As LG muscle thickness was related to enhanced lower-body strength and explosiveness in the present adolescent cohort, but not in those adult subjects in Secomb et al. (2015b), it may be that the adolescent athletes gained greater contribution from the ankle plantar-flexors relative to adult athletes. This contention is supported by Prilutsky and Zatsiorsky (1994) which reported that the amount of work a muscle can perform is proportional to its volume. Furthermore, during jumping the body will inherently attempt to perform the majority of work around the hip joint (proximal extensor muscles), as the moment of inertia is lower, and hence, requires less energy cost. However, if there is insufficient volume in the proximal extensor muscles to perform the majority of the work, then the distal extensor muscles will be recruited to a greater magnitude. As a result, it may be that the present adolescent athletes had to rely on greater contribution from the lateral gastrocnemius muscles, due to lower muscle thickness in the vastus lateralis compared to adult athletes.

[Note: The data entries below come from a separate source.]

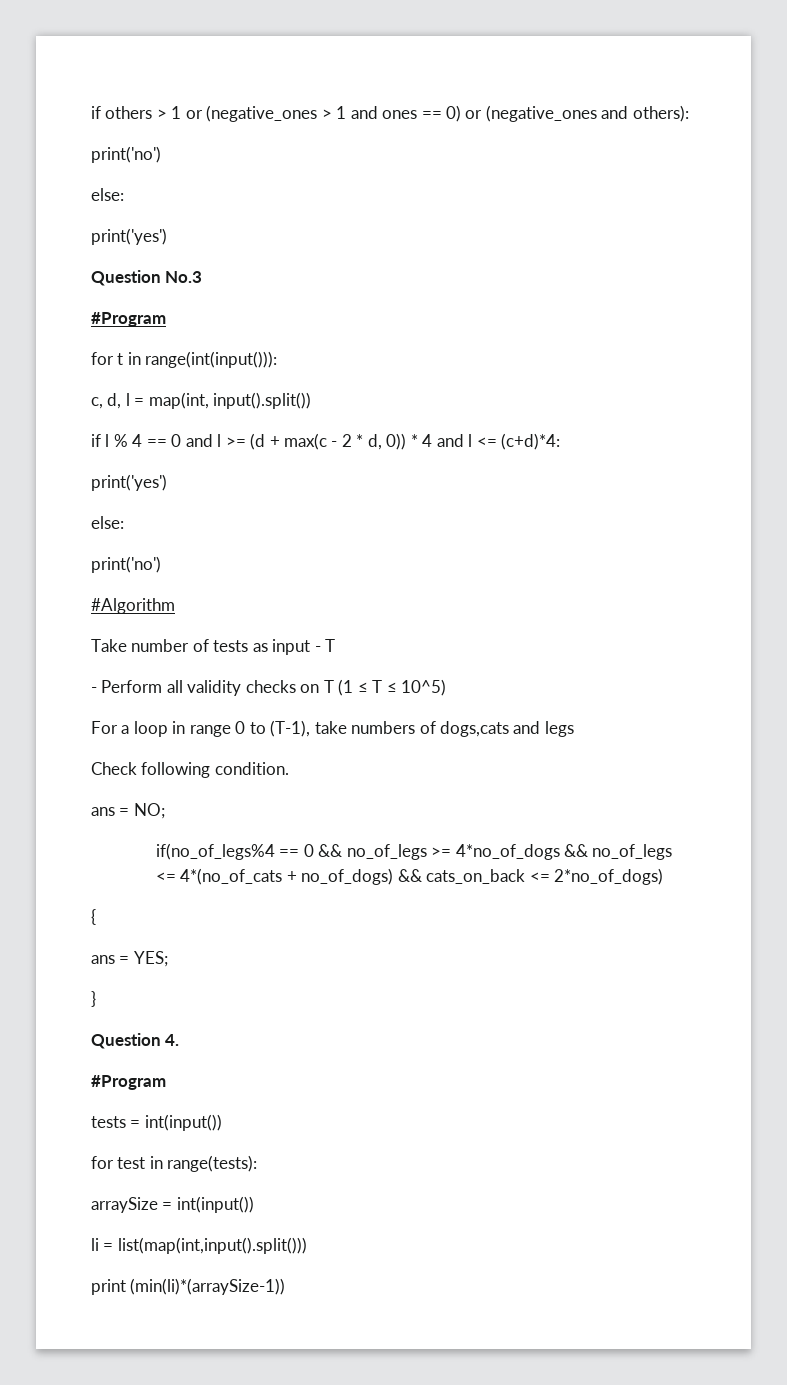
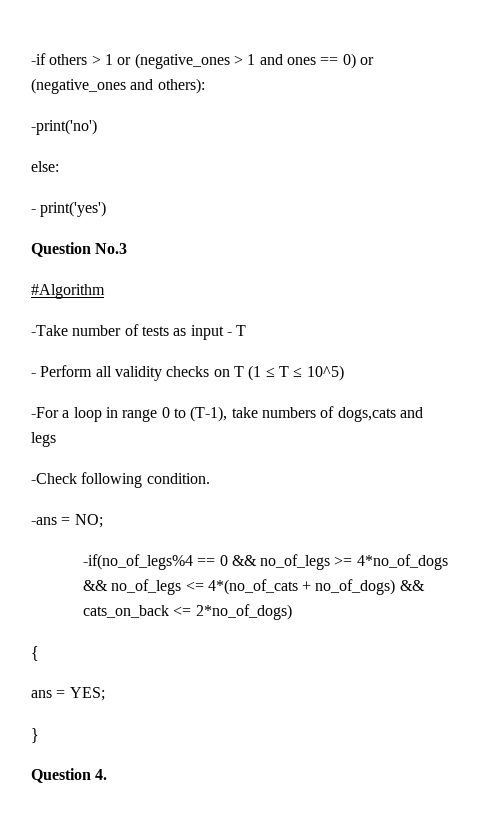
[91,106,101,119] if -> [31,53,46,65] -if
[91,146,161,163] [91,188,124,201] print('no') // else: // -> [31,119,97,135] [31,161,59,172] [31,209,36,213] -print('no') // else: // -
[91,312,166,327] [91,351,278,368] [91,392,312,409] [91,433,561,450] [91,474,167,491] [91,516,124,529] [91,556,161,573] // #Program // for t in range(int(input())): // c, d, l = map(int, input().split()) // if l % 4 == 0 and l >= (d + max(c - 2 * d, 0)) * 4 and l <= (c+d)*4: // print('yes') // else: // print('no') -> (128, 248) none
[91,639,127,652] Take -> [31,325,68,336] -Take
[91,721,118,734] For -> [31,407,59,418] -For
[91,762,137,775] Check -> [31,473,77,484] -Check
[91,807,115,816] ans -> [31,517,57,525] -ans
[155,843,275,860] if(no_of_legs%4 -> [82,554,193,570] -if(no_of_legs%4
[91,1075,166,1090] [91,1114,222,1131] [91,1155,258,1172] [91,1196,254,1213] [91,1237,307,1254] [91,1278,286,1295] // #Program // tests = int(input()) // for test in range(tests): // arraySize = int(input()) // li = list(map(int,input().split())) // print (min(li)*(arraySize-1)) -> (108, 774) none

In the present cohort, IMTP PF was significantly related to CMJ and SJ jump height, which is in agreement with previous research in adult athletes (Secomb et al., In Press). This highlights that maximal strength also underpins explosiveness in adolescents, as well as adults. Furthermore, in this study the thickness of the VL and LG muscles, and pennation of the VL, were significantly related to eccentric leg stiffness. Additionally, eccentric leg stiffness exhibited large, and very large strength relationships to IMTP PF, and SJ PF, respectively. Together, these results suggest that in the present adolescent subjects, those with greater hypertrophy of the lower-body extensors exhibited an associated increase in eccentric leg stiffness, and lower-body isometric and dynamic strength. These results are in agreement with Dasteridis et al. (2012), which noted that in a group of adolescent athletes, both neurophysiological and hypertrophy factors underpinned increases in isometric quadriceps strength. It has previously been identified that the athletes with greater lower-body strength are able to employ a faster eccentric velocity during a SSC (Cormie et al., 2010), which may help explain the results of this present study. As a faster eccentric velocity increases neuromuscular activation during a SSC due to an increased stretch reflex, which in turn increases the muscle-tendon units’ inherent stiffness (Komi et al., 1997; Cormie et al., 2011), it appears likely that the adolescent athletes with greater lower-body strength, and VL and LG thickness, are able to demonstrate increased eccentric leg stiffness due to enhanced neuromuscular activation.

In the present study, the adolescent athletes with the greater VL and LG thickness demonstrated an enhanced expression of dynamic and isometric force producing capabilities. This is likely the result of greater hypertrophy within the extensor muscles of the lower-body, which improves muscle cross-bridging (Zatsiorsky et al., 2006). Additionally, a moderate relationship was present between IMTP PF and jump height in the CMJ and SJ, which suggests that lower-body strength underpins the expression of lower-body explosiveness in these adolescent athletes. Furthermore, eccentric leg stiffness was associated with VL and LG thickness, and IMTP PF. These relationships likely exist as greater lower-body strength allows for increased eccentric velocity during a SSC, which increases neuromuscular activation (Cormie et al., 2010), and hence, improves the inherent stiffness of the muscle-tendon unit. Future research should investigate whether training-specific adaptations in lower-body muscle structure are associated with a concomitant change in strength, explosiveness and eccentric leg stiffness qualities.